I would say that crashes happen fairly frequently on initial type courses where new pilots are moving up to jets, and mainly on what are called "V1 cuts", where an engine is failed right at rotation or just after.
Many are not ready for the hard roll you get with a swept wing airplane when it yaws hard and you are slow to counteract it with rudder. Before you know it, the wing tip is on the ground. The instructor has to let the pilot try to recover and usually has to let it go all the way.
Otherwise, instructors will normally try to freeze the sim just before a crash because of time wasted waiting for the machine to reboot and having to reconfigure all the settings the instructor has set up for the session. This wastes very valuable and expensive sim time (I was also told it was hard on the equipment, but I'm not sure why).

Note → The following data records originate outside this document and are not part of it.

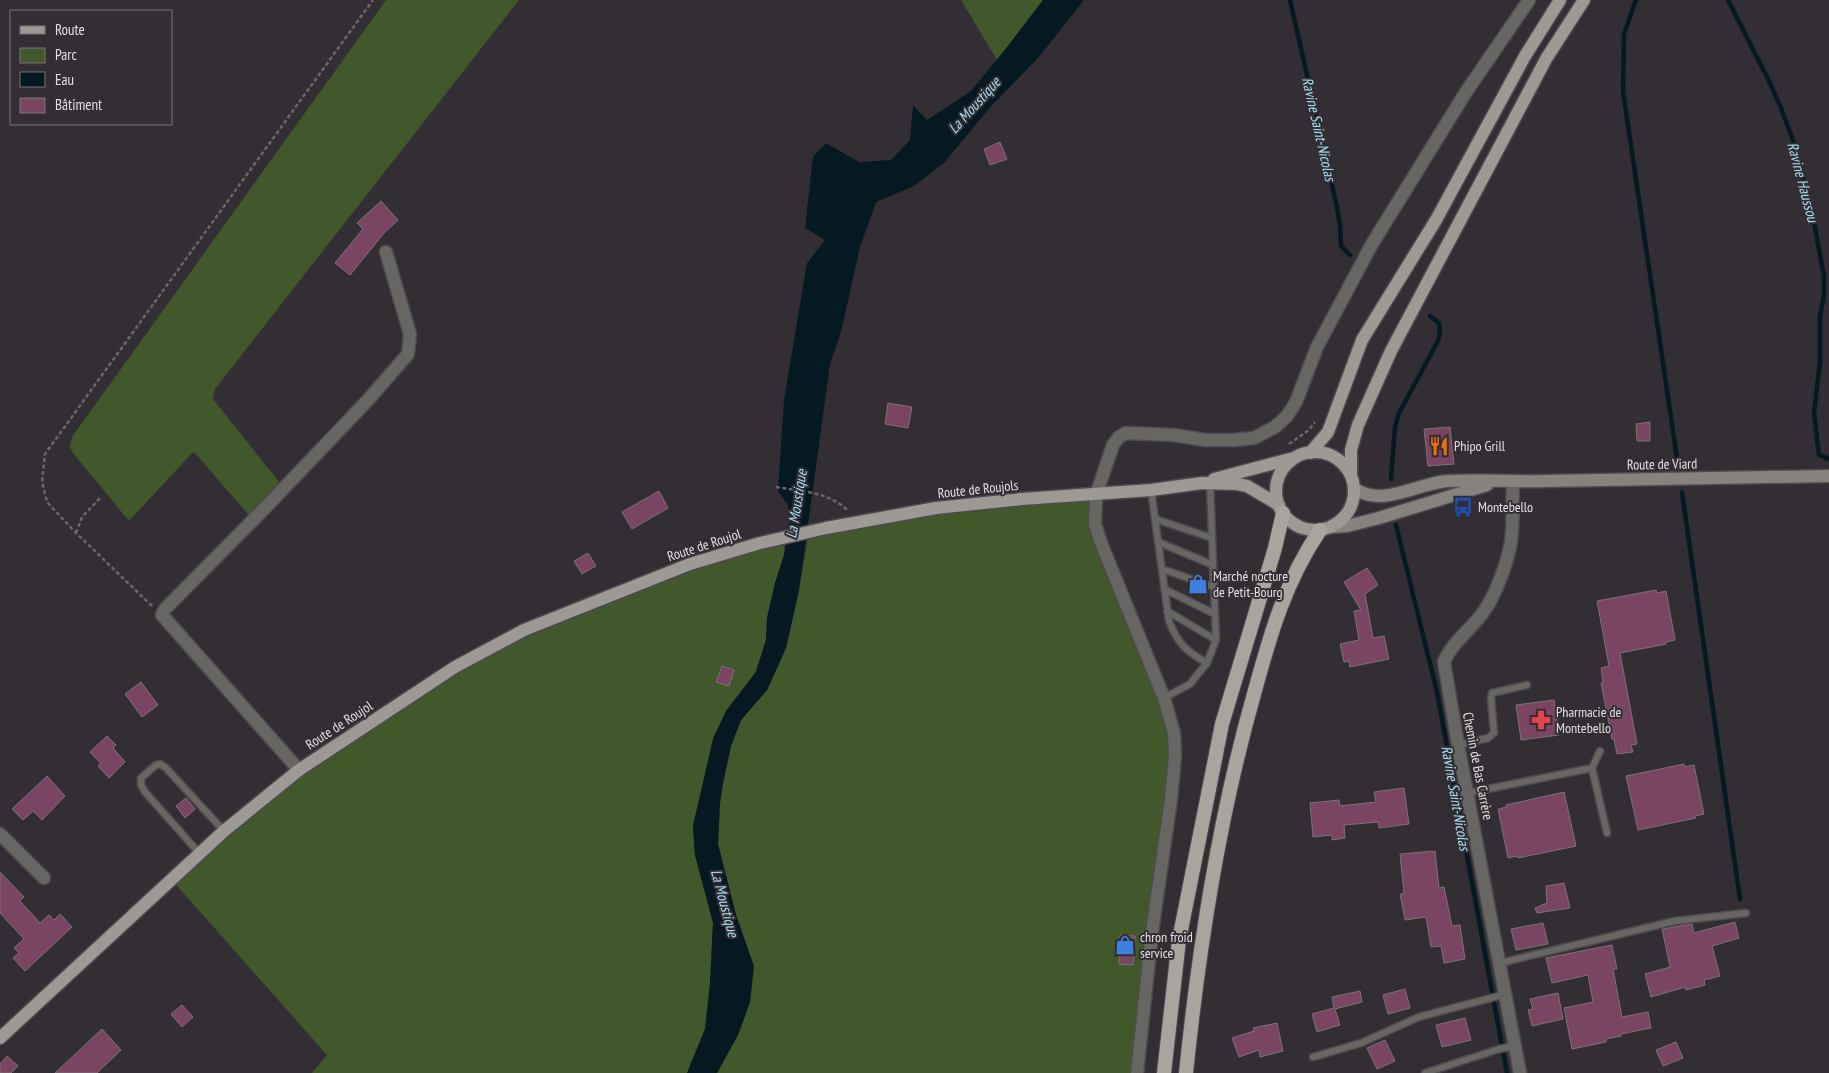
<svg xmlns="http://www.w3.org/2000/svg" width="1829" height="1073" viewBox="0 0 1829 1073" font-family="'PT Sans Narrow',sans-serif">
<style>
.green{fill:#41582a}
.water{fill:#041922}
.lines{fill:none;stroke-linecap:round;stroke-linejoin:round}
.stream{stroke:#041922;stroke-width:4.5}
.building{fill:#7a4562;stroke:#7a7377}
.service-casing{stroke:#4f4a4f;stroke-width:9}
.minor-casing{stroke:#4f4a4f;stroke-width:15}
.secondary-casing{stroke:#4f4a4f;stroke-width:15}
.primary-casing{stroke:#4f4a4f;stroke-width:15}
.trunk-casing{stroke:#4f4a4f;stroke-width:16}
.path{stroke:#6a666a;stroke-width:2.5;stroke-dasharray:4 2.5;stroke-linecap:butt}
.service{stroke:#676663;stroke-width:6}
.minor{stroke:#676663;stroke-width:12}
.secondary{stroke:#86837f;stroke-width:12}
.primary{stroke:#9d9a95;stroke-width:12}
.trunk{stroke:#a8a49e;stroke-width:14}
.labels{text-anchor:middle;dominant-baseline:central;stroke-width:4;stroke-linejoin:round;paint-order:stroke}
.poi-label{font-size:14px;fill:#e3e0e3;stroke:#332e33;text-anchor:start}
.street-label{font-size:14px;fill:#e3e0e3;stroke:#332e33}
.water-label{font-size:15px;font-style:italic;fill:#a6dff8;stroke:#332e33}
</style>
<rect width="100%" height="100%" fill="#332e33"/>
<!-- green -->
<path class="green" d="M386,0H519L215,389L213,399L284,488L253,520L195,453H192L129,521L73,453L70,447L72,437Z
M961,0H1043L997,60Z
M1096,495L1095,524L1174,733L1137,1073H717L738,1035L750,1002L752,962L736,915L718,844L720,803L723,783L731,746L741,720L767,690L786,648L799,590L809,532L1022,499Z
M785,537L784,555L775,583L767,618L766,640L755,673L726,711L713,739L693,826L695,855L713,923L710,983L705,1029L687,1073H312L327,1055L171,879L299,770L455,667L608,597Z"/>
<!-- water -->
<path class="water" d="M1043,0H1084L1038,58L992,105L944,163L914,186L876,202L860,247L841,332L830,364L799,590L786,648L767,690L741,720L731,746L723,783L720,803L718,844L736,915L754,966L750,1002L738,1035L717,1073H687L705,1029L710,983L713,923L695,855L693,826L713,739L726,711L756,672L766,640L767,618L775,583L784,555L790,522L788,505L778,491L784,400L807,263L825,240L805,228L813,157L826,143L859,162L891,160L910,140L913,105L927,120L971,91L1008,46Z"/>
<g class="lines">
<!-- stream -->
<path class="stream" d="M1290,0L1337,207L1340,225L1341,246L1350,255
M1636,0L1624,34L1623,91L1678,465
M1728,0L1769,81L1781,108L1794,143L1814,222L1824,276V296L1820,316V362L1814,413L1819,455L1829,459
M1391,479L1395,427L1399,413L1438,341L1440,332L1439,323L1430,316
M1682,492L1740,899
M1396,525L1437,692L1507,1073"/>
</g>
<!-- building -->
<path class="building" d="M1000,142L1007,159L990,165L984,149Z
M381,201L398,220L384,233L350,275L335,263L363,229L357,223Z
M888,403L912,407L908,428L885,424Z
M1650,422V441H1637L1636,424Z
M1450,427L1454,464L1428,466L1424,429Z
M659,491L668,508L632,529L622,512Z
M588,553L596,566L582,574L574,561Z
M1367,568L1378,585L1365,594L1373,638L1384,636L1389,659L1350,667L1349,661L1344,662L1340,644L1359,640L1354,611L1361,610L1344,582Z
M1656,590L1657,593L1666,591L1675,640L1666,642V644L1620,653L1637,744L1631,745L1633,752L1617,754L1614,739H1612L1601,683L1603,682L1601,668L1609,666L1597,601Z
M722,666L734,670L729,686L716,682Z
M141,682L158,705L142,717L125,694Z
M1554,700L1559,735L1521,740L1516,705Z
M107,736L116,745L113,748L125,762L109,778L98,766L101,764L90,752Z
M1684,764L1685,767L1694,765L1704,814L1695,816L1696,818L1638,830L1626,776Z
M47,776L65,796L42,820L33,811L23,820L12,809Z
M1404,788L1409,824L1379,828L1378,822L1344,825L1345,838L1332,840V835L1313,837L1310,803L1339,800L1340,806L1376,802L1374,792Z
M1564,792L1576,846L1518,858L1517,856L1508,858L1498,809L1507,807L1506,805Z
M186,798L195,809L185,818L176,806Z
M1435,851L1439,888L1444,887L1452,926L1460,925L1465,959L1444,963L1441,946L1431,947L1426,917L1405,920L1400,894H1404L1400,854Z
M0,872L24,897L20,901L40,923L49,915L54,920L60,914L72,927L25,971L13,958L19,953L14,948L24,939L0,913Z
M1564,883L1570,908L1537,913L1535,908L1547,903L1546,886Z
M1735,922L1739,938L1712,946L1720,976L1704,980L1705,985L1686,990L1685,987L1651,997L1645,974L1670,967L1662,929L1692,924L1694,933Z
M1543,923L1548,944L1516,950L1511,929Z
M1120,935L1135,936L1133,965L1119,964Z
M1612,945L1617,969H1613L1622,1017L1648,1012L1651,1028L1621,1034V1036L1606,1039V1042L1572,1049L1564,1008L1593,1002L1588,975L1552,983L1546,958Z
M1405,989L1410,1008L1388,1014L1383,995Z
M1360,991L1362,1002L1335,1009L1340,1025L1317,1032L1312,1014L1334,1008L1332,997Z
M1558,993L1563,1019L1532,1026L1528,1010L1533,1009L1530,999Z
M182,1005L193,1017L182,1027L171,1014Z
M1465,1018L1471,1040L1442,1047L1436,1025Z
M1277,1023L1283,1051L1260,1057L1259,1050L1239,1057L1232,1038L1254,1031L1253,1028Z
M102,1029L121,1050L97,1073H55Z
M1385,1040L1395,1061L1377,1069L1367,1048Z
M1676,1042L1683,1058L1663,1066L1656,1050Z
M7,1056L18,1066L11,1073H0V1064Z"/>
<g class="lines">
<defs>
<path id="service" d="M1151,490L1169,621C1178,644 1186,651 1207,663
M1155,519L1212,538
M1158,542L1213,565
M1162,569L1214,587
M1164,589L1215,614
M1167,611L1216,640
M1164,698L1190,684L1207,663L1216,640L1210,483
M1458,745L1488,738L1494,733L1491,698L1492,693L1527,685
M1592,768L1607,833
M1468,793L1592,768L1600,751
M200,854L145,792L141,785V778L156,765L160,764L166,768L224,831
M1500,963L1675,921L1746,913
M1313,1057L1361,1043L1419,1017L1506,994
M1425,1073L1499,1049L1515,1046"/>
<path id="minor" d="M1513,482C1512,501 1514,530 1510,547C1506,566 1495,596 1484,611C1472,629 1452,642 1444,662L1458,745L1520,1073
M299,770L162,615L165,609L264,509L368,400L408,354L410,334L386,252
M0,834L44,878
M1137,1073L1152,932L1171,799L1175,756L1174,733L1164,698L1101,543L1095,524L1096,495L1113,445L1119,437L1126,433L1174,435L1205,440H1234L1254,438L1275,427L1287,416L1296,402L1317,347L1372,244L1466,92L1529,0"/>
<path id="secondary" d="M1354,488C1382,509 1419,482 1449,481C1480,479 1512,482 1544,481C1639,479 1734,478 1829,476
M1331,527L1347,526L1379,518L1487,485"/>
<path id="primary" d="M1276 491a39 39 0 1 1 78 0a39 39 0 1 1-78 0Z
M1310,453L1328,432L1362,340L1436,220L1525,56L1560,0
M1351,476V450L1358,425L1391,351L1546,59L1584,0
M1214,479L1294,458
M0,1038L224,831L299,770L455,667L524,630L690,564L760,543L826,528L936,508L1022,499L1151,490L1202,483L1237,484L1247,486L1279,505"/>
<path id="trunk" d="M1164,1073L1179,940L1222,724L1275,548L1283,513
M1186,1073C1199,946 1219,817 1254,694C1270,635 1285,582 1320,530"/>
</defs>
<!-- service casing -->
<use href="#service" class="service-casing"/>
<!-- minor casing -->
<use href="#minor" class="minor-casing"/>
<!-- secondary casing -->
<use href="#secondary" class="secondary-casing"/>
<!-- primary casing -->
<use href="#primary" class="primary-casing"/>
<!-- trunk casing -->
<use href="#trunk" class="trunk-casing"/>
<!-- path -->
<path class="path" d="M1289,444L1309,430L1315,422
M776,487C800,491 829,492 847,510
M76,533L82,517L100,498
M152,606L76,533L47,502L42,482L45,454L373,0"/>
<!-- service -->
<use href="#service" class="service"/>
<!-- minor -->
<use href="#minor" class="minor"/>
<!-- secondary -->
<use href="#secondary" class="secondary"/>
<!-- primary -->
<use href="#primary" class="primary"/>
<!-- trunk -->
<use href="#trunk" class="trunk"/>
</g>
<!-- icons -->
<defs>
<symbol id="restaurant-bare" viewBox="-9 -9 18 18"><path d="M-5-6h1v4h1v-4h1v4h1v-4h1v5L-1.5 .5V6h-2V.5L-5-1ZM5-6V6H3V1.5H1.5Q1.5-4 5-6Z" fill="#e8710a" stroke="#332e33" stroke-width="2.5" paint-order="stroke"/></symbol>
<symbol id="bus-bare" viewBox="-9 -9 18 18"><path d="M-5-6H5V4H4V6H2V4H-2V6H-4V4H-5ZM-3.5-4V0h7V-4ZM-3.5 1.2v1.5H-2V1.2ZM2 1.2v1.5H3.5V1.2Z" fill="#1a4fb4" stroke="#332e33" stroke-width="2.5" paint-order="stroke"/></symbol>
<symbol id="shop-bare" viewBox="-9 -9 18 18"><path d="M-5-2.5h2.3a2.7 3.5 0 0 1 5.4 0H5L5.5 6h-11ZM-1.5-2.5h3a1.5 2.3 0 0 0-3 0Z" fill="#3f7fe0" stroke="#332e33" stroke-width="2.5" paint-order="stroke"/></symbol>
<symbol id="pharmacy-bare" viewBox="-9 -9 18 18"><path d="M-2-6h4v4h4v4h-4v4h-4v-4h-4v-4h4Z" fill="#e0444e" stroke="#332e33" stroke-width="2.5" paint-order="stroke"/></symbol>
</defs>
<g fill-rule="evenodd">
<use href="#restaurant-bare" x="1425" y="432" width="28" height="28"/>
<use href="#bus-bare" x="1449" y="493" width="28" height="28"/>
<use href="#shop-bare" x="1184" y="570" width="28" height="28"/>
<use href="#pharmacy-bare" x="1527" y="706" width="28" height="28"/>
<use href="#shop-bare" x="1111" y="931" width="28" height="28"/>
</g>
<g class="labels">
<!-- poi labels -->
<g class="poi-label">
<text x="1454" y="446">Phipo Grill</text>
<text x="1478" y="507">Montebello</text>
<text x="1213" y="576">Marché nocture<tspan x="1213" dy="16">de Petit-Bourg</tspan></text>
<text x="1556" y="712">Pharmacie de<tspan x="1556" dy="16">Montebello</tspan></text>
<text x="1140" y="937">chron froid<tspan x="1140" dy="16">service</tspan></text>
</g>
<!-- street labels -->
<g class="street-label">
<text transform="translate(1662 464) rotate(-1)">Route de Viard</text>
<text transform="translate(978 489) rotate(-6)">Route de Roujols</text>
<text transform="translate(704 545) rotate(-18)">Route de Roujol</text>
<text transform="translate(339 725) rotate(-33)">Route de Roujol</text>
<text transform="translate(1478 766) rotate(79)">Chemin de Bas Carrère</text>
</g>
<!-- water labels -->
<g class="water-label">
<text transform="translate(974 105) rotate(-48)">La Moustique</text>
<text transform="translate(1319 129) rotate(77)">Ravine Saint-Nicolas</text>
<text transform="translate(1803 182) rotate(75)">Ravine Haussou</text>
<text transform="translate(796 504) rotate(-81)">La Moustique</text>
<text transform="translate(1456 798) rotate(80)">Ravine Saint-Nicolas</text>
<text transform="translate(725 903) rotate(75)">La Moustique</text>
</g>
</g>
<!-- legend -->
<rect x="10" y="10" width="162" height="115" fill="#332e33" stroke="#797579"/>
<rect x="20" y="26" width="25" height="8" fill="#9d9a95" stroke="#797579"/>
<text x="55" y="35" font-size="15" fill="#e3e0e3">Route</text>
<rect x="20" y="48" width="25" height="15" fill="#41582a" stroke="#797579"/>
<text x="55" y="60" font-size="15" fill="#e3e0e3">Parc</text>
<rect x="20" y="72" width="25" height="15" fill="#041922" stroke="#797579"/>
<text x="55" y="85" font-size="15" fill="#e3e0e3">Eau</text>
<rect x="20" y="98" width="25" height="15" fill="#7a4562" stroke="#797579"/>
<text x="55" y="110" font-size="15" fill="#e3e0e3">Bâtiment</text>
</svg>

It's not done to avoid traumatizing the students though. One basic tenet of training is to make things memorable, so overall, a crash-in-the-box is a plus.
You can get a bit lost in the moment and forget you are in a simulator if the pressure is dialed up high enough (after 4 hours of abnormals and emergencies, you get wound up pretty tight; I used to tell people it was like spending hours in a cement mixer filled with bowling balls), but that effect is pretty superficial and when a crash happens, you know you are on an amusement park ride in the end, and you're not going to wet your pants in your last simulated moment of life.
In fact, aside from the visuals, which on the latest ones are pretty good but still not like a real view, after you get used to it, you start to become more and more aware of the physical differences from a real flight, like the motion sensations that don't quite fit what you are seeing (they really only simulate accelerations and decelerations and short term jerky up/down and rolling/yawing movements with any realism, which is good enough most of the time), and the sound of the hydraulic gear working below you, and that tends to kill the "lost in it" effect even more, and it becomes more and more like an amusement park ride as you go back for recurrent training.